In recent weeks I've noticed increased media mentions like this one of a possible shift in the housing market and new questions about whether we're headed for a nationwide housing downturn.
Nationally Here Are 4 Stats That Prove This Isn't 2005 All Over Again
Recent research by the National Association of Realtors (NAR) examined certain red flags that caused the housing crisis in 2005, and then compared them to today's real estate market. Today I'll concentrate on four of those red flags because they were all outside historical norms in 2005. Home prices were way above normal ratios when compared to both rents and incomes at the time.
Here are the categories with percentages reflecting the unrealistic ratios and numbers of 2005 as compared to the current national market. Remember, a negative percentage reflects a positive gain for the market.

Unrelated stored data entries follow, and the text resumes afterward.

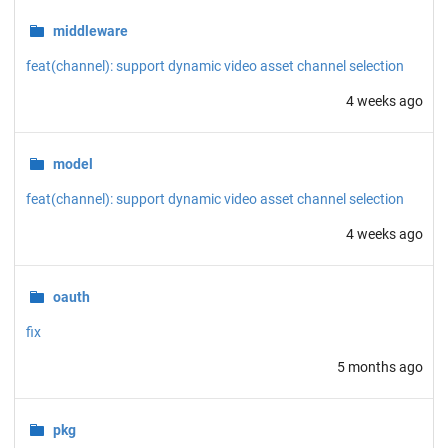
middleware
feat(channel): support dynamic video asset channel selection
4 weeks ago
model
feat(channel): support dynamic video asset channel selection
4 weeks ago
oauth
fix
5 months ago
pkg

- Price to Rent Ratio: -18%
- Price to Income Ratio: -12%
- Percentage of Mortgaged Purchases: -15%
- Percentage of House Flipping: -50%
Locally Here Are 4 More Stats Proving This Isn't 2005 All Over Again
Looking a bit closer to home for insight with regard to a possible housing market shift, if we examine the four indicators of a housing market downturn: days on market, inventory of homes for sale, median sales price and closed sales volume we have further evidence that, at least as far as Boston real estate is concerned, no downward shift in the housing market is evident.
The Bottom Line
They say hindsight is 20/20 and today, experts are keeping a close watch on the potential red flags that went unnoticed in 2005 so take what you hear nationally about the market with a grain of salt because Boston real estate does not neatly conform to national trends.